Dividends and Asia likely to benefit if Canada and Mexico divert oil exports away from US, experts say

When John D Rockefeller started Standard Oil, he started in the refining business. Eventually he did a deal with railways to transport the oil at cheaper rates to his refineries. Finally, his company finished the vertical integration by drilling for oil. To have a less expensive price than railways, Standard Oil built refineries to bring the oil to his refineries. Most people when they think of the oil industry, think of the drilling for oil and the pumpjacks that are in places where they find oil. However, the real issue is the refining of the oil to various products such as gasoline, diesel fuel, jet fuel, chemicals to build plastics, and all the other uses. Much of the how the refinery works depends on the sulphur content and similar to maple syrup how clean the oil is.

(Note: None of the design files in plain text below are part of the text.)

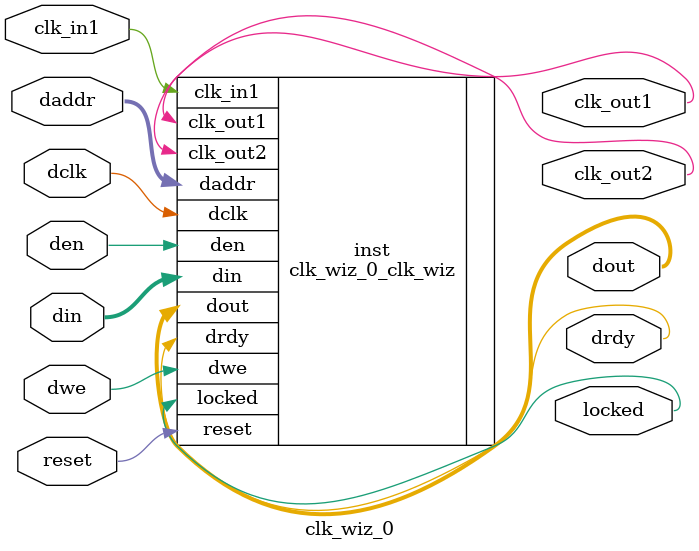
<source format=v>


`timescale 1ps/1ps

(* CORE_GENERATION_INFO = "clk_wiz_0,clk_wiz_v6_0_9_0_0,{component_name=clk_wiz_0,use_phase_alignment=true,use_min_o_jitter=false,use_max_i_jitter=false,use_dyn_phase_shift=false,use_inclk_switchover=false,use_dyn_reconfig=true,enable_axi=0,feedback_source=FDBK_AUTO,PRIMITIVE=MMCM,num_out_clk=2,clkin1_period=10.000,clkin2_period=10.000,use_power_down=false,use_reset=true,use_locked=true,use_inclk_stopped=false,feedback_type=SINGLE,CLOCK_MGR_TYPE=NA,manual_override=false}" *)

module clk_wiz_0 
 (
  // Clock out ports
  output        clk_out1,
  output        clk_out2,
  // Dynamic reconfiguration ports
  input   [6:0] daddr,
  input         dclk,
  input         den,
  input  [15:0] din,
  output [15:0] dout,
  output        drdy,
  input         dwe,
  // Status and control signals
  input         reset,
  output        locked,
 // Clock in ports
  input         clk_in1
 );

  clk_wiz_0_clk_wiz inst
  (
  // Clock out ports  
  .clk_out1(clk_out1),
  .clk_out2(clk_out2),
  // Dynamic reconfiguration ports            
  .daddr(daddr),
  .dclk(dclk),
  .den(den),
  .din(din),
  .dout(dout),
  .drdy(drdy),
  .dwe(dwe),
  // Status and control signals               
  .reset(reset), 
  .locked(locked),
 // Clock in ports
  .clk_in1(clk_in1)
  );

endmodule

</source>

In an article by Florence Tan, Siyi Liu, and Robert Harvey of Reuters, if President-elect wishes to impose a 25% tariff on everything coming across the border from Canada and Mexico, he can. If he does there will be options for the oil producers in Canada and Mexico as well as consequences for refineries in the US.

The US accounts for 61% and 56% of crude exports from Canada and Mexico respectively according to ship-tracking data from Kpler.

Canada and Mexico export mainly heavy-sulphur crude that is processed by complex refineries in the US and most of Asia. A large Indiana refinery near Gary. which is south of Chicago recently spent $3.5 billion to upgrade to meet the supply of oil sands oil from Canada. If tariffs were imposed one would expect it to refine less oil.

After the oil is found, it needs to be transported by ship or train or on a pipeline, there are some refineries in the US which only take oil from a pipeline.

In Asia, the refineries are capable of handling the high sulphur oil and LSEG analyst Ann Pham said it would be expected if tariffs are imposed more Mexican and Canadian oil would go to Asia.

In Europe, Spanish refineries could take more Mexican crude, but it is more likely Asia could easily absorb any volumes not sold into the US. Exports of Mexican crude oil to Europe has averaged 191,00 barrels a day with 81% going to Spain. Canadian flows are 85,000 barrels a day.

Linking to dividend paying stocks, oil companies in general are some of the most profitable companies on the planet and have paid dividends for hundreds of years. It is not likely to change anytime soon particularly when the price of crude is expected to stay in the $70 range. If President-elect Trump decides on a 25% tariff across the board, a simple solution will mean complex decisions in the marketplace.